Supplied records Block Start
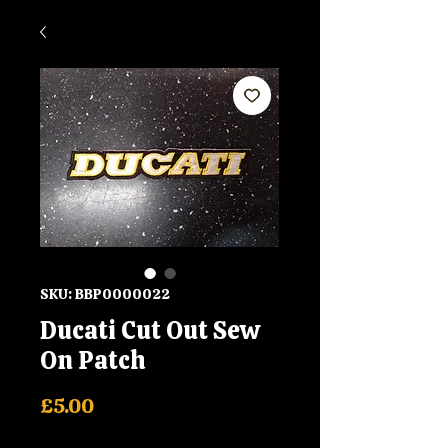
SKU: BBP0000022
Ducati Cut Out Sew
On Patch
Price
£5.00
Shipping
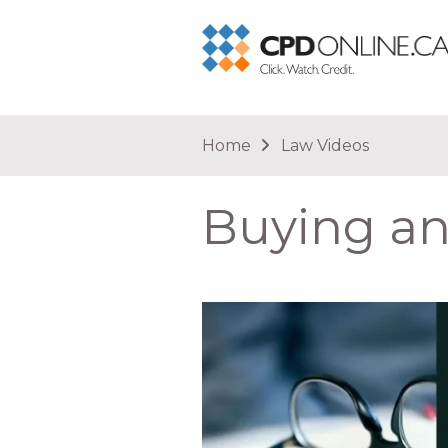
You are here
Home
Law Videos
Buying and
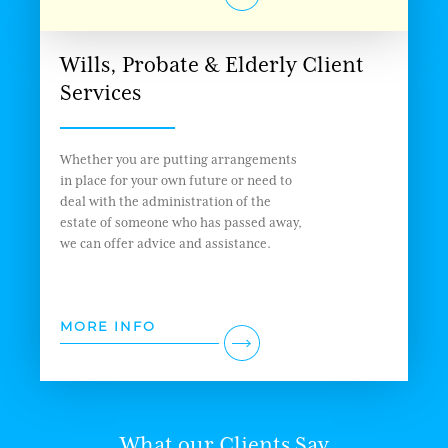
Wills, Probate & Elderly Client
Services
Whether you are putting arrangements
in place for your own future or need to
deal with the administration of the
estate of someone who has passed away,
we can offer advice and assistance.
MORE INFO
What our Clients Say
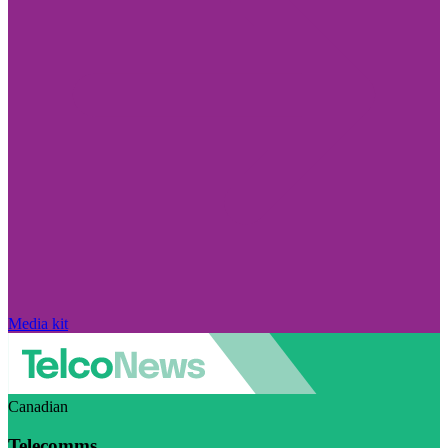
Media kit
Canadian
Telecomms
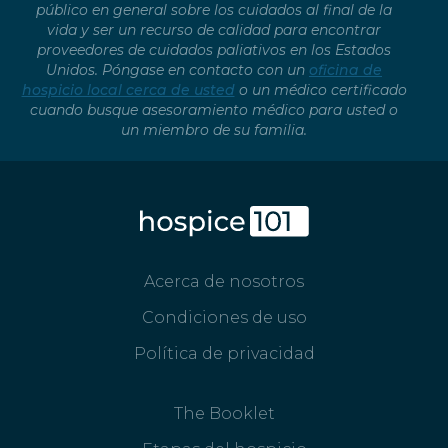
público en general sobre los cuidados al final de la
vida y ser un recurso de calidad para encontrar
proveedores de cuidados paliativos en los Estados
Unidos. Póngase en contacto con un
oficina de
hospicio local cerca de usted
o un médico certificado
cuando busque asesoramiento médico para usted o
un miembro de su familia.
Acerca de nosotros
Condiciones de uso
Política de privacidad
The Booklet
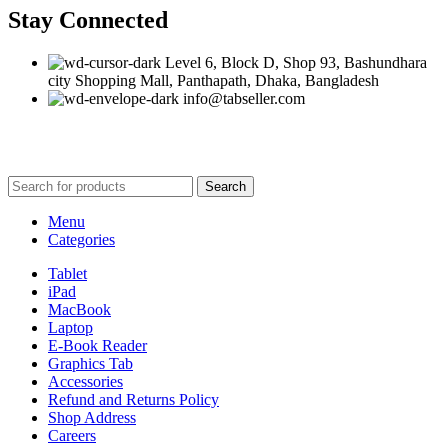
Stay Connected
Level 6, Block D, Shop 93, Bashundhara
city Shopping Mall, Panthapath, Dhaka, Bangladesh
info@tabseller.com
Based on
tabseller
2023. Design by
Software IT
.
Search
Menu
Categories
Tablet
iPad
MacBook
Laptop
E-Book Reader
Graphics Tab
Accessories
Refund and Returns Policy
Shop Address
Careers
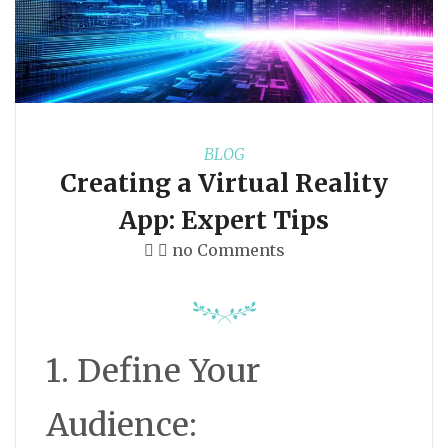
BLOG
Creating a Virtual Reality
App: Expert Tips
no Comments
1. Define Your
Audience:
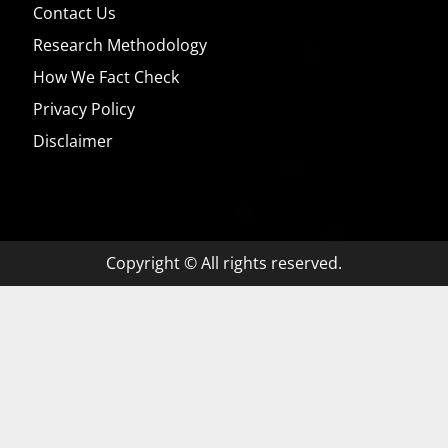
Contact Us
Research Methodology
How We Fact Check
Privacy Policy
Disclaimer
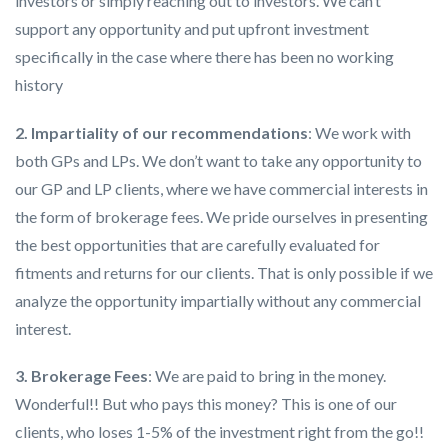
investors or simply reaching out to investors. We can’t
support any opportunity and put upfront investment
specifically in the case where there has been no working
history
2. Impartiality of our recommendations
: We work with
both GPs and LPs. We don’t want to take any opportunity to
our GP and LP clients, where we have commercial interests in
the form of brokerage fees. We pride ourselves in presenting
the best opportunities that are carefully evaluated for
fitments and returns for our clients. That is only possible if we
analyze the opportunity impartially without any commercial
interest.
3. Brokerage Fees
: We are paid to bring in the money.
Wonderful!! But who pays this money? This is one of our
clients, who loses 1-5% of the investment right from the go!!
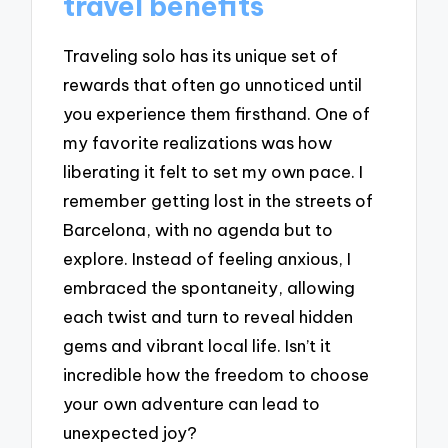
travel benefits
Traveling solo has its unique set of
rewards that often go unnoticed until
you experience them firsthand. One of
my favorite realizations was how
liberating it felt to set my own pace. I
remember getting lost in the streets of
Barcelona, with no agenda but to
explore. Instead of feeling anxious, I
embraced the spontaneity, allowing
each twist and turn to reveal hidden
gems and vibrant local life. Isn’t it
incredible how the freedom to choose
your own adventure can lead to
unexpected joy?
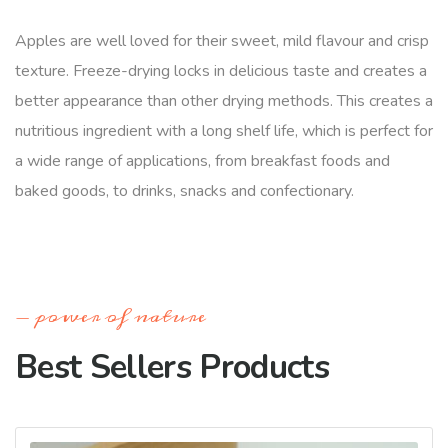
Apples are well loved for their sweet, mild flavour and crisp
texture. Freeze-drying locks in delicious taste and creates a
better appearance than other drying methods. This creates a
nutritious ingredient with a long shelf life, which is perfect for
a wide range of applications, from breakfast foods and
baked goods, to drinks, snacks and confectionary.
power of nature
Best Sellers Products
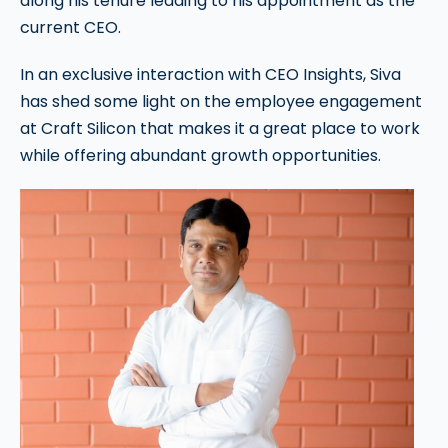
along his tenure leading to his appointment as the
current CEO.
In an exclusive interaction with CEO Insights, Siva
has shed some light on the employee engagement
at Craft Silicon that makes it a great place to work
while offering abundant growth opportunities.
Supplied records Block End
◆ Assignment: Look above for lines with the word "money" and copy them all.

◆ Output:
: We are paid to bring in the money.
Wonderful!! But who pays this money? This is one of our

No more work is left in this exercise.